Required work →
A – Write out the stretch of the Giants article from "Jake Carlock plans" through "a lacrosse cage.", swapping "lacrosse cage" for "lacrosse goal".
B – In the Giants article, what date are Carlock and O'Hagan due to report for training camp in New Jersey?

Jake Carlock plans to spend the next month or so refining the skill he believes will allow him to stick in the NFL. And he’ll do it in perhaps the most Long Island way possible.
By using a lacrosse cage.
The Babylon High School graduate, who played college football at Stony Brook before transferring to LIU Post and then signing with the Giants as an undrafted rookie earlier this spring, is an aspiring long-snapper. For an undersized linebacker from an undersized school, such an aptitude can mean the difference when it comes time to decide who makes the team or the practice squads later this summer.
So when the Giants rookies are dismissed from the team’s offseason program on Wednesday and check out of the Residence Inn in New Jersey that has been their “home” since early May, Carlock will return to Long Island’s south shore and employ the area’s most ubiquitous sporting equipment in his pursuit of pro football employment. Each day, he will head to a local field, turn his back on one of those metal orange rectangles with the triangle bottom, and fire footballs through his legs into the netting.
“I was just talking to Coach [Thomas] McGaughey,” Carlock said this past week, referring to the Giants’ special teams coordinator. “He said I need to have the ball in my hand every day just to get familiar with snapping. I’m excited. That’s fun.”
Fun, and in a familiar setting. Carlock is one of two Long Island players who signed with the Giants as an undrafted free agent. Center James O’Hagan, who played at Seaford and the University at Buffalo, is the other. Their presence gives the Giants’ offseason roster more local flavor than it’s had in many years.
It’s been almost a quarter-century since a Long Islander made the team. The last Giant on the active roster who could mindlessly rattle off stops on the Ronkonkoma branch and pronounce Hauppauge without pause was Jumbo Elliott of Sachem, who starred on the offensive line from 1988-95 before signing with the Jets.
But while these Long Islanders have spent the spring with the Giants, the one place they haven’t spent much time has been . . . Long Island. That’s going to change very shortly. Both Carlock and O’Hagan said they intend to spend the coming weeks back home before they report for training camp in New Jersey on July 22.
That homecoming tour began a little early, when the two were honorary captains for the Long Island team in the Empire Challenge game at Hofstra on Friday night. It gave them a chance to see some coaches and administrators they hadn’t crossed paths with in years in some cases, but certainly not since they signed with the Giants. And it gave them their first real taste of what it might be like to be an NFL player in the same market where they grew up.
Most of their “vacation” time, though, will have little to do with soaking up adulation. There is work to be done. Carlock and O’Hagan are on the Giants’ 90-man roster, but when it comes to ranking depth, both probably are in the 80s. For them to make the team or the practice squad by Labor Day, a lot of improvement must take place.
For O’Hagan, that will mean hours studying the playbook.
“I want to be 100 percent on my assignments,” he said. “I want to be stronger and faster. It’s just a matter of doing everything the right way, executing my technique, working a lot of technique on my own, making sure it’s where it needs to be instead of just dilly-dallying around for a month and relaxing. I want to work real hard.”

Material supplied →
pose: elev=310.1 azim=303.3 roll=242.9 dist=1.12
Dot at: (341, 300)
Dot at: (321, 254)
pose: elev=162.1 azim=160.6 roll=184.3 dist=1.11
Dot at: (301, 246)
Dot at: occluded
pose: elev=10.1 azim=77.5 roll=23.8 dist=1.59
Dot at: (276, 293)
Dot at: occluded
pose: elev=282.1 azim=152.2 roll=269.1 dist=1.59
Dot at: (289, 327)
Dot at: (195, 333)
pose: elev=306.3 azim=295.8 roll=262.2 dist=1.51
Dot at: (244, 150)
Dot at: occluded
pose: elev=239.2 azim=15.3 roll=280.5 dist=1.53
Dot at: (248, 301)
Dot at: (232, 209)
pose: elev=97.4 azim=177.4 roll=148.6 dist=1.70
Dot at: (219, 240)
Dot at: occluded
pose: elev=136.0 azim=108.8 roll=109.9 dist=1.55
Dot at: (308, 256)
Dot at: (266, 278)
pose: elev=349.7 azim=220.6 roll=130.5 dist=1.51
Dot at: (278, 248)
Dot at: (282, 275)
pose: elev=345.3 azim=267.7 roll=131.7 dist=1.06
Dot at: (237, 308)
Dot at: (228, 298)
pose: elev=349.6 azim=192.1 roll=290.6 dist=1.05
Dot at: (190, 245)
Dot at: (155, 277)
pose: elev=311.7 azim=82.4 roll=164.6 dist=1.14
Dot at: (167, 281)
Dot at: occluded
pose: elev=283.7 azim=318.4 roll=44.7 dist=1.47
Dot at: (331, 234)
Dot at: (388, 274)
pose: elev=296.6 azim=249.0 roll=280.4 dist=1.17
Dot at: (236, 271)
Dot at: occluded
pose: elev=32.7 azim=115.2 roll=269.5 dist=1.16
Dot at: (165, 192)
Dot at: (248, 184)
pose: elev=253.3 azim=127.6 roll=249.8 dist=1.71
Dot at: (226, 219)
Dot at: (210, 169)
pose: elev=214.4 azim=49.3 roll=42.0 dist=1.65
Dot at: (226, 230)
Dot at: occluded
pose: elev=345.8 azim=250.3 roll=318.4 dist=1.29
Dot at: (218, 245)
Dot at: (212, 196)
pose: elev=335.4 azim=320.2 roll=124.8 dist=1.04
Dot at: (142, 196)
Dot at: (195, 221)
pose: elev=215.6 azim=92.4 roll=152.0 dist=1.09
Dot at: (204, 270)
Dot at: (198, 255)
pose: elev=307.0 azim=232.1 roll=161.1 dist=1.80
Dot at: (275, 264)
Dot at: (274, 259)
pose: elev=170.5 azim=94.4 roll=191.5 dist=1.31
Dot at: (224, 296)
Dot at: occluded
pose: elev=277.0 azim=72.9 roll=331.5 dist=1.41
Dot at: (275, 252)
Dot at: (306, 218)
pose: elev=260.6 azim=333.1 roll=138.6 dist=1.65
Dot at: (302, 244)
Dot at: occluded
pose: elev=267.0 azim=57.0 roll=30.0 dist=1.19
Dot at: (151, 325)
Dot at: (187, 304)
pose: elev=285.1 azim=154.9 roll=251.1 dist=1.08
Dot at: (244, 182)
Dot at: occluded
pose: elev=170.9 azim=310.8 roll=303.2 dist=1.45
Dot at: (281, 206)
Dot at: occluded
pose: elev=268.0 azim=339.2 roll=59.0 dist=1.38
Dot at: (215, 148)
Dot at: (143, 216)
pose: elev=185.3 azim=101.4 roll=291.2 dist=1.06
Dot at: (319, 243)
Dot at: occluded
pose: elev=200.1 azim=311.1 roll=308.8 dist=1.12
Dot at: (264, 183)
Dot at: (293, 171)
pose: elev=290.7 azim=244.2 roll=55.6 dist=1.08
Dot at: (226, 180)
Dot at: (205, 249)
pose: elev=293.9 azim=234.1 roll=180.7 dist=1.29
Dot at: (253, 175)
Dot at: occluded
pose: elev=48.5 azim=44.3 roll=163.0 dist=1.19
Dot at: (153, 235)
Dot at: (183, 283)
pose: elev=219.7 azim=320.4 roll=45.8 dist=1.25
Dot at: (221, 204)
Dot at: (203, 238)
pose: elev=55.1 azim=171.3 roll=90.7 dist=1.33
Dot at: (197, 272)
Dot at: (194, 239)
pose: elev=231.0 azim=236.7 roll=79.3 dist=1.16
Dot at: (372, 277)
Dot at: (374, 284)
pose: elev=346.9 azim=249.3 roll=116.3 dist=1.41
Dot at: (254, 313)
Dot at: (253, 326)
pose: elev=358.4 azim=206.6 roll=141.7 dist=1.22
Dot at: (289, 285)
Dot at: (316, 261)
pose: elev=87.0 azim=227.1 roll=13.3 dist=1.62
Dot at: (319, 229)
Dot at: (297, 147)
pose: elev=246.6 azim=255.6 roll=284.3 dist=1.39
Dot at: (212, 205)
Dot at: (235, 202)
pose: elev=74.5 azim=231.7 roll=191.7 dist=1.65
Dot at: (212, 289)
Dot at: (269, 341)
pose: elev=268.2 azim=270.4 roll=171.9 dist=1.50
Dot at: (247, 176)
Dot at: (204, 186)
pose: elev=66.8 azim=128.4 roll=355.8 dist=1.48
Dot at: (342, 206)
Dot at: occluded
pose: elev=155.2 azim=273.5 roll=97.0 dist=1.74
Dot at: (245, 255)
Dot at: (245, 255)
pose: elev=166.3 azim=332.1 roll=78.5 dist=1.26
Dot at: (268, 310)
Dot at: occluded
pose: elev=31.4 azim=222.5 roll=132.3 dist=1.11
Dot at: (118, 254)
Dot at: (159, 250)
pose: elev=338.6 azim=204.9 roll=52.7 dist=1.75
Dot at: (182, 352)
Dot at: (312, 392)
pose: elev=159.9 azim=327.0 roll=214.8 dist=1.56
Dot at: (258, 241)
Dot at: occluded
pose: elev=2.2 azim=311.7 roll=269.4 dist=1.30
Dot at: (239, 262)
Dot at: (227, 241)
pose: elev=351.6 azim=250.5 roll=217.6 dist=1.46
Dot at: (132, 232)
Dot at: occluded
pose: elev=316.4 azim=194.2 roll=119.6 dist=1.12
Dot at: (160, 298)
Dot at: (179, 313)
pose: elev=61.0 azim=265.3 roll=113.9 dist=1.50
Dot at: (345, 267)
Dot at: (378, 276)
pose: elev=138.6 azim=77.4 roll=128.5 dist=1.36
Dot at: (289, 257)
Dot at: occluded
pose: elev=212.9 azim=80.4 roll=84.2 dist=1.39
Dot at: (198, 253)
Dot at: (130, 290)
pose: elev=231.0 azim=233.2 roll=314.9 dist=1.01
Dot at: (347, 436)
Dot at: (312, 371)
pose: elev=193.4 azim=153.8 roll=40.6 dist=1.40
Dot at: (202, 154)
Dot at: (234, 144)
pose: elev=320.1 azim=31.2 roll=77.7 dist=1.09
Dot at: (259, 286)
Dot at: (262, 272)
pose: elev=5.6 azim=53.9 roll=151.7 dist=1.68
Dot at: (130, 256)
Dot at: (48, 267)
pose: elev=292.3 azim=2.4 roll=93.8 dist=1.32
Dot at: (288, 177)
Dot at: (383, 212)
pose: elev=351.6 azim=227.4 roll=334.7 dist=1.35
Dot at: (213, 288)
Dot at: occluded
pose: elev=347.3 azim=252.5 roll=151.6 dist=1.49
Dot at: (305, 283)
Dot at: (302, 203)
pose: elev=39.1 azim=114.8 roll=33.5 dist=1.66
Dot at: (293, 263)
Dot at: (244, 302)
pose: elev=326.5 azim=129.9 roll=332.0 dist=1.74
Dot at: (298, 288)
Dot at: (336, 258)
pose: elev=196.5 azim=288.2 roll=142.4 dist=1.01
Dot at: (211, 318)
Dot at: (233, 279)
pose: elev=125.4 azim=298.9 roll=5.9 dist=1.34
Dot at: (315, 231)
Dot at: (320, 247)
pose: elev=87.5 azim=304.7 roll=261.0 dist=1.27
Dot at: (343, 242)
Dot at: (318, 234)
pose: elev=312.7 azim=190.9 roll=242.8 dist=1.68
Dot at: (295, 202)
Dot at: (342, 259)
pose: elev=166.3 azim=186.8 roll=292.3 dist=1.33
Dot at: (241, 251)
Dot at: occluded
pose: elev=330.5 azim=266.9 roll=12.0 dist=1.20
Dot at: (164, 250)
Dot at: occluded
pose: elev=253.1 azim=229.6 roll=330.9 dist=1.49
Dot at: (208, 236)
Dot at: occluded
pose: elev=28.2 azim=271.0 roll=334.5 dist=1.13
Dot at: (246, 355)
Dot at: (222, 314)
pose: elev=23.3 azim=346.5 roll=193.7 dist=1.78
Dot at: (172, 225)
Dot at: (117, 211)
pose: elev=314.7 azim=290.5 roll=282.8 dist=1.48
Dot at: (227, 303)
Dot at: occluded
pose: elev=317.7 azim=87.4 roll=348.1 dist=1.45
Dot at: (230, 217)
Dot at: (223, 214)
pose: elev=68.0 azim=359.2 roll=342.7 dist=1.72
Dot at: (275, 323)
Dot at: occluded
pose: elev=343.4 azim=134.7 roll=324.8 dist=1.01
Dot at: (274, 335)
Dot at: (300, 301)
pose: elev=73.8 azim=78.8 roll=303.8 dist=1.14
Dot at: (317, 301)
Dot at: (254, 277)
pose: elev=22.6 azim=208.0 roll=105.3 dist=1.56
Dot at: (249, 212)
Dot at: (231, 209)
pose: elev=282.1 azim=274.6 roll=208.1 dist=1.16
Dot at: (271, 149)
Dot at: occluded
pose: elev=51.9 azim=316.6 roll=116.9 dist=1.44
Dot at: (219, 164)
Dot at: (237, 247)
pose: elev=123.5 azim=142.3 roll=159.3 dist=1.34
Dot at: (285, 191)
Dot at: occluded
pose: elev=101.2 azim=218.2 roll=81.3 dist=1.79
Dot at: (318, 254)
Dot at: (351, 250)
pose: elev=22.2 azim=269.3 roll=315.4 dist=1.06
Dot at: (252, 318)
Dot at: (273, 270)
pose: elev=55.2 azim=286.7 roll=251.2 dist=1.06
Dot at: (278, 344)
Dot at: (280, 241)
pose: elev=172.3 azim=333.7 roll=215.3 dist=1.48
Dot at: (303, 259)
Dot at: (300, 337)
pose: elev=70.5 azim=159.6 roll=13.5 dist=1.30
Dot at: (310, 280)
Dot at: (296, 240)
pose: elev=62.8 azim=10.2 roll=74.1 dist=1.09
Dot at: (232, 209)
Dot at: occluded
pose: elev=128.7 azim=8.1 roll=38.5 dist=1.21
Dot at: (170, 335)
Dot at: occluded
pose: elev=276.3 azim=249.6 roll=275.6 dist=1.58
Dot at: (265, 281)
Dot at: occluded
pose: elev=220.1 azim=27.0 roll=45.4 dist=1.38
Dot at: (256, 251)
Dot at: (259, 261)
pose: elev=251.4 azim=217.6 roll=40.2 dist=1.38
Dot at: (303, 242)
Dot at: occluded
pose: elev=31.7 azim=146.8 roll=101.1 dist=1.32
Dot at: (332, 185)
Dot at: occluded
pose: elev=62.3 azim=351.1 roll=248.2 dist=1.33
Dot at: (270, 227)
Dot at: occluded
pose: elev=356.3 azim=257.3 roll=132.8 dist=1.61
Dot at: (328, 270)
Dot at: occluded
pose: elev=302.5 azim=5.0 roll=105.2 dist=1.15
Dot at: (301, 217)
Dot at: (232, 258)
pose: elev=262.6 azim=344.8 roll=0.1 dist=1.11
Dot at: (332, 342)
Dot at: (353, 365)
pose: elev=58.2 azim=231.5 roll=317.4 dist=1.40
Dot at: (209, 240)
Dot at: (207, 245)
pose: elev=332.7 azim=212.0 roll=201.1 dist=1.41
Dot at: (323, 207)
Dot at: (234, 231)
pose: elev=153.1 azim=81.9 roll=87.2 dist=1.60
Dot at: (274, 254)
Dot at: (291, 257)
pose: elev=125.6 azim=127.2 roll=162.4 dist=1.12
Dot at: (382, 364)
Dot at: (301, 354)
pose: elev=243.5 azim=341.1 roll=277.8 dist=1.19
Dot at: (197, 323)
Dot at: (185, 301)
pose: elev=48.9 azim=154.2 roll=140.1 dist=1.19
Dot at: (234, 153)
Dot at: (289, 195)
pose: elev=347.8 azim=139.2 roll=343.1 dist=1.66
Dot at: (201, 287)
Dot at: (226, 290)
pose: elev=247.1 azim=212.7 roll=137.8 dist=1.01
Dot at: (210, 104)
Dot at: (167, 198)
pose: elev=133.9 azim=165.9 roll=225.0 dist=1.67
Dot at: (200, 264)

Results for each task →
A –
Jake Carlock plans to spend the next month or so refining the skill he believes will allow him to stick in the NFL. And he’ll do it in perhaps the most Long Island way possible.
By using a lacrosse goal.

B – July 22